Further, he said, “The Asheville Airport received about $4 million in funds for improvements. Asheville Airport is now fourth-largest airport in North Carolina...

“We exempted military veterans from paying state income taxes... We raised principal and assistant principal pay... We provided performance-based bonuses

“Representative Turner did reference the STOP Act. I wasn’t aware the impact opioids are having on our society. It truly is a crisis. I’m excited that we’re beginning to make some steps on that.

At that point, Edwards quipped, as CIBO master of ceremonies loomed ever closer to him, “I see the hook coming.” The audience erupted in laughter.
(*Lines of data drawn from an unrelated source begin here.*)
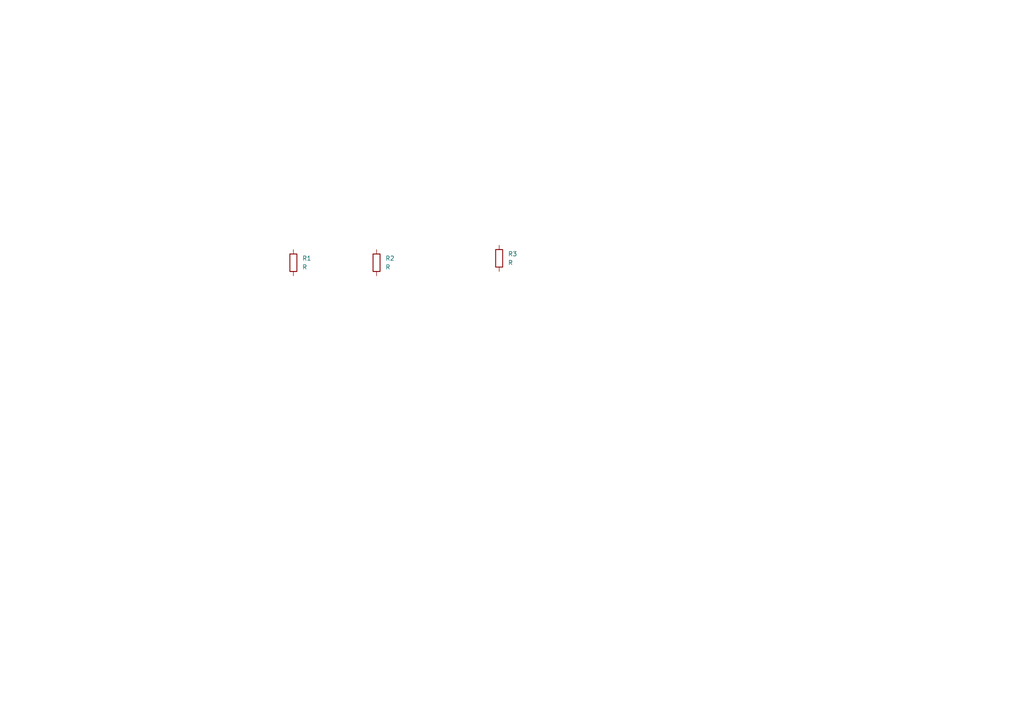
<source format=kicad_sch>
(kicad_sch
	(version 20250114)
	(generator "eeschema")
	(generator_version "9.0")
	(uuid "41c3a0e2-7fbb-460a-980b-443a77388f22")
	(paper "A4")
	(lib_symbols
		(symbol "Device:R"
			(pin_numbers
				(hide yes)
			)
			(pin_names
				(offset 0)
			)
			(exclude_from_sim no)
			(in_bom yes)
			(on_board yes)
			(property "Reference" "R"
				(at 2.032 0 90)
				(effects
					(font
						(size 1.27 1.27)
					)
				)
			)
			(property "Value" "R"
				(at 0 0 90)
				(effects
					(font
						(size 1.27 1.27)
					)
				)
			)
			(property "Footprint" ""
				(at -1.778 0 90)
				(effects
					(font
						(size 1.27 1.27)
					)
					(hide yes)
				)
			)
			(property "Datasheet" "~"
				(at 0 0 0)
				(effects
					(font
						(size 1.27 1.27)
					)
					(hide yes)
				)
			)
			(property "Description" "Resistor"
				(at 0 0 0)
				(effects
					(font
						(size 1.27 1.27)
					)
					(hide yes)
				)
			)
			(property "ki_keywords" "R res resistor"
				(at 0 0 0)
				(effects
					(font
						(size 1.27 1.27)
					)
					(hide yes)
				)
			)
			(property "ki_fp_filters" "R_*"
				(at 0 0 0)
				(effects
					(font
						(size 1.27 1.27)
					)
					(hide yes)
				)
			)
			(symbol "R_0_1"
				(rectangle
					(start -1.016 -2.54)
					(end 1.016 2.54)
					(stroke
						(width 0.254)
						(type default)
					)
					(fill
						(type none)
					)
				)
			)
			(symbol "R_1_1"
				(pin passive line
					(at 0 3.81 270)
					(length 1.27)
					(name "~"
						(effects
							(font
								(size 1.27 1.27)
							)
						)
					)
					(number "1"
						(effects
							(font
								(size 1.27 1.27)
							)
						)
					)
				)
				(pin passive line
					(at 0 -3.81 90)
					(length 1.27)
					(name "~"
						(effects
							(font
								(size 1.27 1.27)
							)
						)
					)
					(number "2"
						(effects
							(font
								(size 1.27 1.27)
							)
						)
					)
				)
			)
			(embedded_fonts no)
		)
	)
	(symbol
		(lib_id "Device:R")
		(at 144.78 74.93 0)
		(unit 1)
		(exclude_from_sim no)
		(in_bom yes)
		(on_board yes)
		(dnp no)
		(fields_autoplaced yes)
		(uuid "54c61441-de42-421d-be7a-c023195f5e26")
		(property "Reference" "R3"
			(at 147.32 73.6599 0)
			(effects
				(font
					(size 1.27 1.27)
				)
				(justify left)
			)
		)
		(property "Value" "R"
			(at 147.32 76.1999 0)
			(effects
				(font
					(size 1.27 1.27)
				)
				(justify left)
			)
		)
		(property "Footprint" ""
			(at 143.002 74.93 90)
			(effects
				(font
					(size 1.27 1.27)
				)
				(hide yes)
			)
		)
		(property "Datasheet" "~"
			(at 144.78 74.93 0)
			(effects
				(font
					(size 1.27 1.27)
				)
				(hide yes)
			)
		)
		(property "Description" "Resistor"
			(at 144.78 74.93 0)
			(effects
				(font
					(size 1.27 1.27)
				)
				(hide yes)
			)
		)
		(pin "2"
			(uuid "5d191b68-9a9a-4753-835f-0d2573c9c11f")
		)
		(pin "1"
			(uuid "4a00f3b1-64e9-481f-838f-4989a6904ff6")
		)
		(instances
			(project ""
				(path "/41c3a0e2-7fbb-460a-980b-443a77388f22"
					(reference "R3")
					(unit 1)
				)
			)
		)
	)
	(symbol
		(lib_id "Device:R")
		(at 85.09 76.2 0)
		(unit 1)
		(exclude_from_sim no)
		(in_bom yes)
		(on_board yes)
		(dnp no)
		(fields_autoplaced yes)
		(uuid "abc4b5e9-26c2-4650-a7ed-ecfa3a552d10")
		(property "Reference" "R1"
			(at 87.63 74.9299 0)
			(effects
				(font
					(size 1.27 1.27)
				)
				(justify left)
			)
		)
		(property "Value" "R"
			(at 87.63 77.4699 0)
			(effects
				(font
					(size 1.27 1.27)
				)
				(justify left)
			)
		)
		(property "Footprint" ""
			(at 83.312 76.2 90)
			(effects
				(font
					(size 1.27 1.27)
				)
				(hide yes)
			)
		)
		(property "Datasheet" "~"
			(at 85.09 76.2 0)
			(effects
				(font
					(size 1.27 1.27)
				)
				(hide yes)
			)
		)
		(property "Description" "Resistor"
			(at 85.09 76.2 0)
			(effects
				(font
					(size 1.27 1.27)
				)
				(hide yes)
			)
		)
		(pin "1"
			(uuid "560a625b-98b7-43b9-99bb-02053b7d55fe")
		)
		(pin "2"
			(uuid "bfb9321b-25b1-4b92-9e9b-15f30df90499")
		)
		(instances
			(project ""
				(path "/41c3a0e2-7fbb-460a-980b-443a77388f22"
					(reference "R1")
					(unit 1)
				)
			)
		)
	)
	(symbol
		(lib_id "Device:R")
		(at 109.22 76.2 0)
		(unit 1)
		(exclude_from_sim no)
		(in_bom yes)
		(on_board yes)
		(dnp no)
		(fields_autoplaced yes)
		(uuid "cd28427b-0006-4dad-850b-dcebd627de71")
		(property "Reference" "R2"
			(at 111.76 74.9299 0)
			(effects
				(font
					(size 1.27 1.27)
				)
				(justify left)
			)
		)
		(property "Value" "R"
			(at 111.76 77.4699 0)
			(effects
				(font
					(size 1.27 1.27)
				)
				(justify left)
			)
		)
		(property "Footprint" ""
			(at 107.442 76.2 90)
			(effects
				(font
					(size 1.27 1.27)
				)
				(hide yes)
			)
		)
		(property "Datasheet" "~"
			(at 109.22 76.2 0)
			(effects
				(font
					(size 1.27 1.27)
				)
				(hide yes)
			)
		)
		(property "Description" "Resistor"
			(at 109.22 76.2 0)
			(effects
				(font
					(size 1.27 1.27)
				)
				(hide yes)
			)
		)
		(pin "1"
			(uuid "34be573f-9e13-466d-bcf5-a78b0e5f27b9")
		)
		(pin "2"
			(uuid "cb188810-97a0-4cfa-8d05-2cd5e464b46e")
		)
		(instances
			(project ""
				(path "/41c3a0e2-7fbb-460a-980b-443a77388f22"
					(reference "R2")
					(unit 1)
				)
			)
		)
	)
	(sheet_instances
		(path "/"
			(page "1")
		)
	)
	(embedded_fonts no)
)

</source>
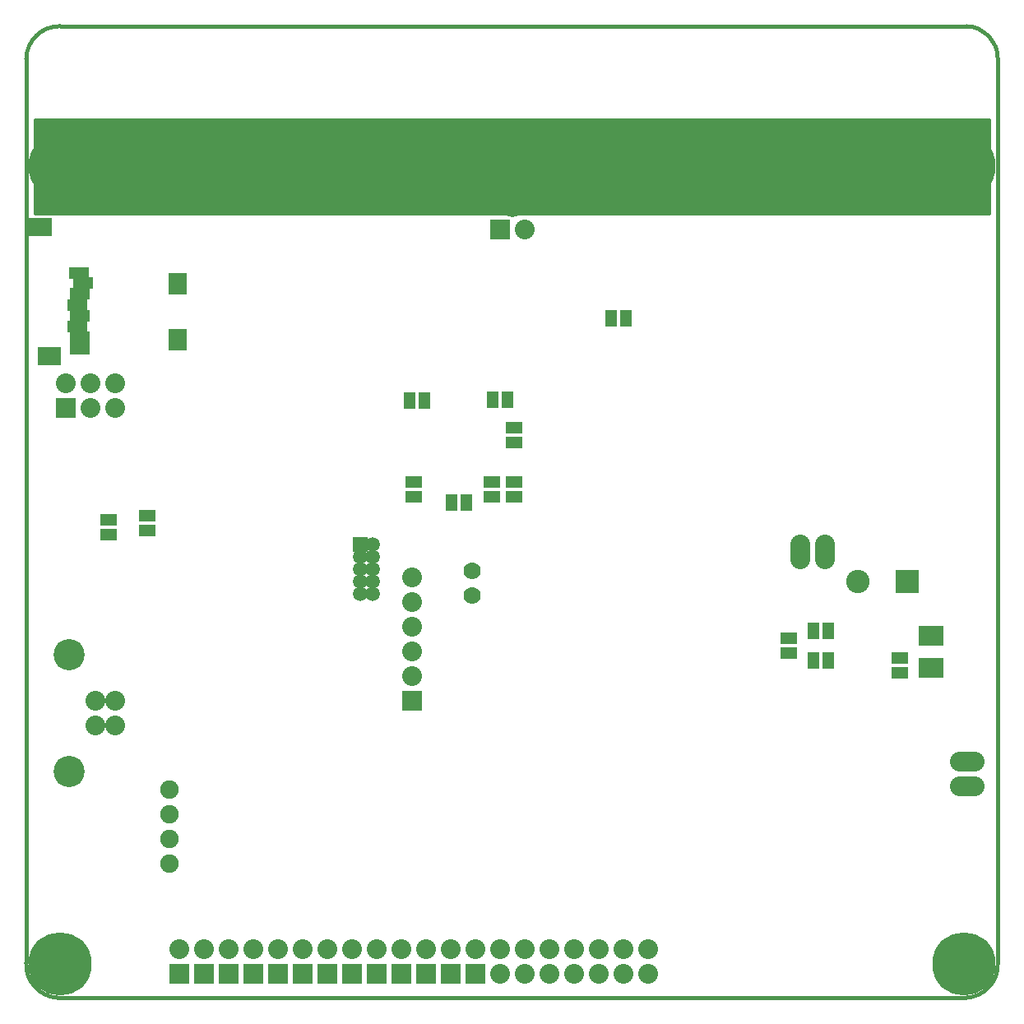
<source format=gbs>
G04 #@! TF.FileFunction,Soldermask,Bot*
%FSLAX46Y46*%
G04 Gerber Fmt 4.6, Leading zero omitted, Abs format (unit mm)*
G04 Created by KiCad (PCBNEW no-vcs-found-product) date Tue 29 Sep 2015 08:38:25 PM CEST*
%MOMM*%
G01*
G04 APERTURE LIST*
%ADD10C,0.150000*%
%ADD11C,0.381000*%
%ADD12R,2.032000X2.032000*%
%ADD13C,2.032000*%
%ADD14R,2.009140X1.308100*%
%ADD15R,1.907540X2.308860*%
%ADD16R,2.407920X1.907540*%
%ADD17R,1.508760X1.508760*%
%ADD18C,1.508760*%
%ADD19R,1.143000X1.651000*%
%ADD20R,1.651000X1.143000*%
%ADD21C,6.507480*%
%ADD22R,2.413000X2.413000*%
%ADD23C,2.413000*%
%ADD24C,1.778000*%
%ADD25C,1.905000*%
%ADD26R,2.540000X2.032000*%
%ADD27C,3.208020*%
%ADD28C,2.506980*%
%ADD29O,3.556000X2.032000*%
%ADD30O,2.032000X3.556000*%
%ADD31C,0.254000*%
G04 APERTURE END LIST*
D10*
D11*
X100012500Y-3365500D02*
X100012500Y-96456500D01*
X3556000Y0D02*
X96774000Y0D01*
X0Y-96329500D02*
X0Y-3365500D01*
X96710500Y-100012500D02*
X3238500Y-100012500D01*
X3492500Y0D02*
G75*
G03X0Y-3365500I-63500J-3429000D01*
G01*
X0Y-96393000D02*
G75*
G03X3238500Y-100012500I3429000J-190500D01*
G01*
X96710500Y-100012500D02*
G75*
G03X100012500Y-96456500I-127000J3429000D01*
G01*
X100012500Y-3365500D02*
G75*
G03X96774000Y0I-3302000J63500D01*
G01*
D12*
X46228000Y-97536000D03*
D13*
X46228000Y-94996000D03*
X48768000Y-97536000D03*
X48768000Y-94996000D03*
X51308000Y-97536000D03*
X51308000Y-94996000D03*
X53848000Y-97536000D03*
X53848000Y-94996000D03*
X56388000Y-97536000D03*
X56388000Y-94996000D03*
X58928000Y-97536000D03*
X58928000Y-94996000D03*
X61468000Y-97536000D03*
X61468000Y-94996000D03*
X64008000Y-97536000D03*
X64008000Y-94996000D03*
D14*
X5461000Y-25392380D03*
X5862320Y-26443940D03*
X5511800Y-27543760D03*
X5262880Y-28691840D03*
X5532120Y-29794200D03*
X5262880Y-30894020D03*
X5532120Y-31993840D03*
X5532120Y-33192720D03*
D15*
X15562580Y-26543000D03*
X15562580Y-32293560D03*
D16*
X1475740Y-20678140D03*
X2418080Y-33987740D03*
D17*
X34417000Y-53340000D03*
D18*
X35687000Y-53340000D03*
X34417000Y-54610000D03*
X35687000Y-54610000D03*
X34417000Y-55880000D03*
X35687000Y-55880000D03*
X34417000Y-57150000D03*
X35687000Y-57150000D03*
X34417000Y-58420000D03*
X35687000Y-58420000D03*
D19*
X43815000Y-49022000D03*
X45339000Y-49022000D03*
X49530000Y-38481000D03*
X48006000Y-38481000D03*
D20*
X39878000Y-46926500D03*
X39878000Y-48450500D03*
D19*
X82588100Y-65328800D03*
X81064100Y-65328800D03*
X81064100Y-62280800D03*
X82588100Y-62280800D03*
X61722000Y-30035500D03*
X60198000Y-30035500D03*
D20*
X89954100Y-65011300D03*
X89954100Y-66535300D03*
X78524100Y-63042800D03*
X78524100Y-64566800D03*
D21*
X49999900Y-14427200D03*
X96499680Y-14427200D03*
X3500120Y-96502220D03*
X96499680Y-96502220D03*
X3500120Y-14427200D03*
D22*
X90652600Y-57200800D03*
D23*
X85572600Y-57200800D03*
D12*
X39687500Y-69405500D03*
D13*
X39687500Y-66865500D03*
X39687500Y-64325500D03*
X39687500Y-61785500D03*
X39687500Y-59245500D03*
X39687500Y-56705500D03*
D12*
X38608000Y-97536000D03*
D13*
X38608000Y-94996000D03*
D12*
X25908000Y-97536000D03*
D13*
X25908000Y-94996000D03*
D12*
X28448000Y-97536000D03*
D13*
X28448000Y-94996000D03*
D12*
X23368000Y-97536000D03*
D13*
X23368000Y-94996000D03*
D12*
X33528000Y-97536000D03*
D13*
X33528000Y-94996000D03*
D12*
X30988000Y-97536000D03*
D13*
X30988000Y-94996000D03*
D12*
X43688000Y-97536000D03*
D13*
X43688000Y-94996000D03*
D12*
X15748000Y-97536000D03*
D13*
X15748000Y-94996000D03*
D12*
X18288000Y-97536000D03*
D13*
X18288000Y-94996000D03*
D12*
X20828000Y-97536000D03*
D13*
X20828000Y-94996000D03*
D12*
X48768000Y-20942300D03*
D13*
X51308000Y-20942300D03*
D12*
X41148000Y-97536000D03*
D13*
X41148000Y-94996000D03*
D12*
X36068000Y-97536000D03*
D13*
X36068000Y-94996000D03*
D12*
X4064000Y-39306500D03*
D13*
X4064000Y-36766500D03*
X6604000Y-39306500D03*
X6604000Y-36766500D03*
X9144000Y-39306500D03*
X9144000Y-36766500D03*
D24*
X45910500Y-58610500D03*
X45910500Y-56070500D03*
D25*
X14732000Y-86233000D03*
X14732000Y-83693000D03*
X14732000Y-81153000D03*
X14732000Y-78613000D03*
D20*
X47942500Y-48450500D03*
X47942500Y-46926500D03*
D19*
X40957500Y-38544500D03*
X39433500Y-38544500D03*
D20*
X50228500Y-48450500D03*
X50228500Y-46926500D03*
X50228500Y-41338500D03*
X50228500Y-42862500D03*
X12446000Y-50419000D03*
X12446000Y-51943000D03*
X8509000Y-50800000D03*
X8509000Y-52324000D03*
D26*
X93129100Y-62725300D03*
X93129100Y-66027300D03*
D13*
X9144000Y-72009000D03*
X9144000Y-69469000D03*
X7145020Y-69469000D03*
X7145020Y-72009000D03*
D27*
X4445000Y-76738480D03*
X4445000Y-64739520D03*
D28*
X50038000Y-18402300D03*
D29*
X96901000Y-75692000D03*
X96901000Y-78232000D03*
D30*
X79692500Y-54102000D03*
X82232500Y-54102000D03*
D31*
G36*
X99187000Y-19291381D02*
X825500Y-19354718D01*
X825500Y-9575800D01*
X99187000Y-9575800D01*
X99187000Y-19291381D01*
X99187000Y-19291381D01*
G37*
X99187000Y-19291381D02*
X825500Y-19354718D01*
X825500Y-9575800D01*
X99187000Y-9575800D01*
X99187000Y-19291381D01*
M02*

</source>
“The legislature — and me in particular— have taken a lot of flak for being cruel to municipalities. The people in Asheville sent me a 22-page report and said, ‘You figure it out.’ We can improve our footprint with our representation in Raleigh.

“Last but not least is the Asheville districting bill. Folks, that’s not the end —  that’s just the beginning. If we just have 6 percent turnout, as we’ve had in the past, districts are not going to help us,” Edwards said, in finishing his address.

During a question-and-answer session that followed, a man asked, “What’s it look like in the future for projections for future spending?”

The state is projecting “a major shortfall for 2019,” Turner replied. “So we’ve got major work to do by reducing costs or increasing revenue. I talked about cutting 40 percent of the budget in the state Department of Justice. Likewise, when you’re talking about education spending, we are spending more. But if you’re talking about spending per student, it’s down.”